* **Collected data**
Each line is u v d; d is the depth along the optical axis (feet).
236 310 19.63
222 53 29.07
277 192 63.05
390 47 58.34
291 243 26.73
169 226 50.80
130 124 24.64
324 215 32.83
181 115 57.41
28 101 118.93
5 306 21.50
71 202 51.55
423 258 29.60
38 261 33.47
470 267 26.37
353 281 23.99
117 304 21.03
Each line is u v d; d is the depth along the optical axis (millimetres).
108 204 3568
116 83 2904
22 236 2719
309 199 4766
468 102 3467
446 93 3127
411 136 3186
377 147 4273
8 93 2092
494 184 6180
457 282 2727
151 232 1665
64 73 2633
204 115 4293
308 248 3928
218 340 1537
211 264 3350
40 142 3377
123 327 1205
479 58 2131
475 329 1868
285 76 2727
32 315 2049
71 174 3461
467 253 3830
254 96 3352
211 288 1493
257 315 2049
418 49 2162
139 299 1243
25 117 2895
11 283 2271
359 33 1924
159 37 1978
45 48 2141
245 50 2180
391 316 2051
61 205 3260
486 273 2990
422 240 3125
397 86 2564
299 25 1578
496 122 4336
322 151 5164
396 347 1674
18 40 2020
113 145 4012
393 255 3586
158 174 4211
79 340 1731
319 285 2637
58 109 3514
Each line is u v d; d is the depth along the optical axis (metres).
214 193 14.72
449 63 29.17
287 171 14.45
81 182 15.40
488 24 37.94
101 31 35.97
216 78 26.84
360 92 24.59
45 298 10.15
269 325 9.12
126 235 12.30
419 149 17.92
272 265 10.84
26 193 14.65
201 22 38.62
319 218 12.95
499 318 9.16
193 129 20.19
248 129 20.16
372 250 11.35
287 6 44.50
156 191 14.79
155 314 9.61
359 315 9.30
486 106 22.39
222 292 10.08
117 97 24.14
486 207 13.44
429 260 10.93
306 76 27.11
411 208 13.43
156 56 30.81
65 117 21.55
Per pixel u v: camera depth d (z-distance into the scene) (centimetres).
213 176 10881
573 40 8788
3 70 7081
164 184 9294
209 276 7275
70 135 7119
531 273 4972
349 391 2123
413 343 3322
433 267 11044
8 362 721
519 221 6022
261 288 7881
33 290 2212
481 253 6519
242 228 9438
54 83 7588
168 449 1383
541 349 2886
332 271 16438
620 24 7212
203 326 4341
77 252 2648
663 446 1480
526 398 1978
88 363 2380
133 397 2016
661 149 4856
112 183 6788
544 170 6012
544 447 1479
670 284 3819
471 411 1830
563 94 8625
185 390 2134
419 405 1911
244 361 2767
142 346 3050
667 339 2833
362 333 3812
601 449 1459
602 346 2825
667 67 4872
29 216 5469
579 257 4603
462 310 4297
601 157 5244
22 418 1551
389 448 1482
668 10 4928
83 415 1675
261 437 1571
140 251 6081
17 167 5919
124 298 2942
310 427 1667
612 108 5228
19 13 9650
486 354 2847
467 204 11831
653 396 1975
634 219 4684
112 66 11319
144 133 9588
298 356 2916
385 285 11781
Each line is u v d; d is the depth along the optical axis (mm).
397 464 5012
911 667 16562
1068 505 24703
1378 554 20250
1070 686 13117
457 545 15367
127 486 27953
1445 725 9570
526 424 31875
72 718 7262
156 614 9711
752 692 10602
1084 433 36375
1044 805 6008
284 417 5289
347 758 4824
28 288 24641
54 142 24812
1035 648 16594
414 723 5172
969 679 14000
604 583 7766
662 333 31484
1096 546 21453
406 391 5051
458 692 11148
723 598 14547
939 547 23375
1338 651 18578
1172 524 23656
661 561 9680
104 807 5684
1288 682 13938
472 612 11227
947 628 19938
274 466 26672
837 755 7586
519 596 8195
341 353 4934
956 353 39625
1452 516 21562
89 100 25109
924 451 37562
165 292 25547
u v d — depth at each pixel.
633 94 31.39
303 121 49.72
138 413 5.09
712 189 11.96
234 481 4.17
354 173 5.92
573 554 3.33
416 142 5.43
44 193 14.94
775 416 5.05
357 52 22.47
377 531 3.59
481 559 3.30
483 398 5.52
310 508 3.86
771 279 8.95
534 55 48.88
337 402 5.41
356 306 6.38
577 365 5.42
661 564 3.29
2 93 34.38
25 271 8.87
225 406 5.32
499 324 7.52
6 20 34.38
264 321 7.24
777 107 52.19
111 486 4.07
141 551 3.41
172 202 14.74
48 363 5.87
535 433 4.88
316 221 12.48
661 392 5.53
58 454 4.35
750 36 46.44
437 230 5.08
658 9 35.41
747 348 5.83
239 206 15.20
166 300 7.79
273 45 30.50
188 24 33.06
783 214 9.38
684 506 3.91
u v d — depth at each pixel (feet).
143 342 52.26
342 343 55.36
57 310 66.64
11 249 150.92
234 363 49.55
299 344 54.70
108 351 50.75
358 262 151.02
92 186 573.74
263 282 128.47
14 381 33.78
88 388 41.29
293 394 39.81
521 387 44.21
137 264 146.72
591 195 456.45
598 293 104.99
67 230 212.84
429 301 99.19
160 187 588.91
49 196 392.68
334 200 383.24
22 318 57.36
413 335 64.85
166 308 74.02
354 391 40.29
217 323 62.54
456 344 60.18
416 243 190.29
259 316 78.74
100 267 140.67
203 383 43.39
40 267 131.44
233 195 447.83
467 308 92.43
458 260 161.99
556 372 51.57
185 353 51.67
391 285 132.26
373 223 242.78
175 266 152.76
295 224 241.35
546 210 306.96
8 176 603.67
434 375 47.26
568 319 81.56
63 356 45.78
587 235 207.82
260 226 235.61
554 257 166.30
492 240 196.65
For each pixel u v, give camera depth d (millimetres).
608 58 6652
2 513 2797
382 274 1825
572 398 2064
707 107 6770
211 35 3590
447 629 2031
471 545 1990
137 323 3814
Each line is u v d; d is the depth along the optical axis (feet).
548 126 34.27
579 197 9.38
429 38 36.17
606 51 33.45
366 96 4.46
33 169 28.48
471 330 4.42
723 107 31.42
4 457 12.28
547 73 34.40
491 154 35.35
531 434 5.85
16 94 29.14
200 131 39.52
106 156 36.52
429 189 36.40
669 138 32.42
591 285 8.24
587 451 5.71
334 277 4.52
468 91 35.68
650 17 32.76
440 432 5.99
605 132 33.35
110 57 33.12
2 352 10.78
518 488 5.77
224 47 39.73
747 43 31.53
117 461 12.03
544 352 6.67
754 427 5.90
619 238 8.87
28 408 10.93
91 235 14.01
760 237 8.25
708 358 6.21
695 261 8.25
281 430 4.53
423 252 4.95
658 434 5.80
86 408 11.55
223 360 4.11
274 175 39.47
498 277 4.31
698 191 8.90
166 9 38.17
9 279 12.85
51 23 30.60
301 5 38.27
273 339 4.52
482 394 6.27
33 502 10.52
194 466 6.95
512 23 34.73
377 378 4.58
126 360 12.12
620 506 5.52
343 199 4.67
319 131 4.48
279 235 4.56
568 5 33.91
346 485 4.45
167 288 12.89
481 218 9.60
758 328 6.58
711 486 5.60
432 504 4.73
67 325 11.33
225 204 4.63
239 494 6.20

* **WHAT THIS TASK INVOLVES**
Would you copy out all of the entries exactly?

* **ANSWER SECTION**
Each line is u v d; d is the depth along the optical axis (feet).
236 310 19.63
222 53 29.07
277 192 63.05
390 47 58.34
291 243 26.73
169 226 50.80
130 124 24.64
324 215 32.83
181 115 57.41
28 101 118.93
5 306 21.50
71 202 51.55
423 258 29.60
38 261 33.47
470 267 26.37
353 281 23.99
117 304 21.03
Each line is u v d; d is the depth along the optical axis (millimetres).
108 204 3568
116 83 2904
22 236 2719
309 199 4766
468 102 3467
446 93 3127
411 136 3186
377 147 4273
8 93 2092
494 184 6180
457 282 2727
151 232 1665
64 73 2633
204 115 4293
308 248 3928
218 340 1537
211 264 3350
40 142 3377
123 327 1205
479 58 2131
475 329 1868
285 76 2727
32 315 2049
71 174 3461
467 253 3830
254 96 3352
211 288 1493
257 315 2049
418 49 2162
139 299 1243
25 117 2895
11 283 2271
359 33 1924
159 37 1978
45 48 2141
245 50 2180
391 316 2051
61 205 3260
486 273 2990
422 240 3125
397 86 2564
299 25 1578
496 122 4336
322 151 5164
396 347 1674
18 40 2020
113 145 4012
393 255 3586
158 174 4211
79 340 1731
319 285 2637
58 109 3514
Each line is u v d; d is the depth along the optical axis (metres).
214 193 14.72
449 63 29.17
287 171 14.45
81 182 15.40
488 24 37.94
101 31 35.97
216 78 26.84
360 92 24.59
45 298 10.15
269 325 9.12
126 235 12.30
419 149 17.92
272 265 10.84
26 193 14.65
201 22 38.62
319 218 12.95
499 318 9.16
193 129 20.19
248 129 20.16
372 250 11.35
287 6 44.50
156 191 14.79
155 314 9.61
359 315 9.30
486 106 22.39
222 292 10.08
117 97 24.14
486 207 13.44
429 260 10.93
306 76 27.11
411 208 13.43
156 56 30.81
65 117 21.55
Per pixel u v: camera depth d (z-distance into the scene) (centimetres).
213 176 10881
573 40 8788
3 70 7081
164 184 9294
209 276 7275
70 135 7119
531 273 4972
349 391 2123
413 343 3322
433 267 11044
8 362 721
519 221 6022
261 288 7881
33 290 2212
481 253 6519
242 228 9438
54 83 7588
168 449 1383
541 349 2886
332 271 16438
620 24 7212
203 326 4341
77 252 2648
663 446 1480
526 398 1978
88 363 2380
133 397 2016
661 149 4856
112 183 6788
544 170 6012
544 447 1479
670 284 3819
471 411 1830
563 94 8625
185 390 2134
419 405 1911
244 361 2767
142 346 3050
667 339 2833
362 333 3812
601 449 1459
602 346 2825
667 67 4872
29 216 5469
579 257 4603
462 310 4297
601 157 5244
22 418 1551
389 448 1482
668 10 4928
83 415 1675
261 437 1571
140 251 6081
17 167 5919
124 298 2942
310 427 1667
612 108 5228
19 13 9650
486 354 2847
467 204 11831
653 396 1975
634 219 4684
112 66 11319
144 133 9588
298 356 2916
385 285 11781
Each line is u v d; d is the depth along the optical axis (mm).
397 464 5012
911 667 16562
1068 505 24703
1378 554 20250
1070 686 13117
457 545 15367
127 486 27953
1445 725 9570
526 424 31875
72 718 7262
156 614 9711
752 692 10602
1084 433 36375
1044 805 6008
284 417 5289
347 758 4824
28 288 24641
54 142 24812
1035 648 16594
414 723 5172
969 679 14000
604 583 7766
662 333 31484
1096 546 21453
406 391 5051
458 692 11148
723 598 14547
939 547 23375
1338 651 18578
1172 524 23656
661 561 9680
104 807 5684
1288 682 13938
472 612 11227
947 628 19938
274 466 26672
837 755 7586
519 596 8195
341 353 4934
956 353 39625
1452 516 21562
89 100 25109
924 451 37562
165 292 25547
u v d — depth at each pixel.
633 94 31.39
303 121 49.72
138 413 5.09
712 189 11.96
234 481 4.17
354 173 5.92
573 554 3.33
416 142 5.43
44 193 14.94
775 416 5.05
357 52 22.47
377 531 3.59
481 559 3.30
483 398 5.52
310 508 3.86
771 279 8.95
534 55 48.88
337 402 5.41
356 306 6.38
577 365 5.42
661 564 3.29
2 93 34.38
25 271 8.87
225 406 5.32
499 324 7.52
6 20 34.38
264 321 7.24
777 107 52.19
111 486 4.07
141 551 3.41
172 202 14.74
48 363 5.87
535 433 4.88
316 221 12.48
661 392 5.53
58 454 4.35
750 36 46.44
437 230 5.08
658 9 35.41
747 348 5.83
239 206 15.20
166 300 7.79
273 45 30.50
188 24 33.06
783 214 9.38
684 506 3.91
u v d — depth at each pixel (feet).
143 342 52.26
342 343 55.36
57 310 66.64
11 249 150.92
234 363 49.55
299 344 54.70
108 351 50.75
358 262 151.02
92 186 573.74
263 282 128.47
14 381 33.78
88 388 41.29
293 394 39.81
521 387 44.21
137 264 146.72
591 195 456.45
598 293 104.99
67 230 212.84
429 301 99.19
160 187 588.91
49 196 392.68
334 200 383.24
22 318 57.36
413 335 64.85
166 308 74.02
354 391 40.29
217 323 62.54
456 344 60.18
416 243 190.29
259 316 78.74
100 267 140.67
203 383 43.39
40 267 131.44
233 195 447.83
467 308 92.43
458 260 161.99
556 372 51.57
185 353 51.67
391 285 132.26
373 223 242.78
175 266 152.76
295 224 241.35
546 210 306.96
8 176 603.67
434 375 47.26
568 319 81.56
63 356 45.78
587 235 207.82
260 226 235.61
554 257 166.30
492 240 196.65
For each pixel u v, give camera depth d (millimetres).
608 58 6652
2 513 2797
382 274 1825
572 398 2064
707 107 6770
211 35 3590
447 629 2031
471 545 1990
137 323 3814
Each line is u v d; d is the depth along the optical axis (feet).
548 126 34.27
579 197 9.38
429 38 36.17
606 51 33.45
366 96 4.46
33 169 28.48
471 330 4.42
723 107 31.42
4 457 12.28
547 73 34.40
491 154 35.35
531 434 5.85
16 94 29.14
200 131 39.52
106 156 36.52
429 189 36.40
669 138 32.42
591 285 8.24
587 451 5.71
334 277 4.52
468 91 35.68
650 17 32.76
440 432 5.99
605 132 33.35
110 57 33.12
2 352 10.78
518 488 5.77
224 47 39.73
747 43 31.53
117 461 12.03
544 352 6.67
754 427 5.90
619 238 8.87
28 408 10.93
91 235 14.01
760 237 8.25
708 358 6.21
695 261 8.25
281 430 4.53
423 252 4.95
658 434 5.80
86 408 11.55
223 360 4.11
274 175 39.47
498 277 4.31
698 191 8.90
166 9 38.17
9 279 12.85
51 23 30.60
301 5 38.27
273 339 4.52
482 394 6.27
33 502 10.52
194 466 6.95
512 23 34.73
377 378 4.58
126 360 12.12
620 506 5.52
343 199 4.67
319 131 4.48
279 235 4.56
568 5 33.91
346 485 4.45
167 288 12.89
481 218 9.60
758 328 6.58
711 486 5.60
432 504 4.73
67 325 11.33
225 204 4.63
239 494 6.20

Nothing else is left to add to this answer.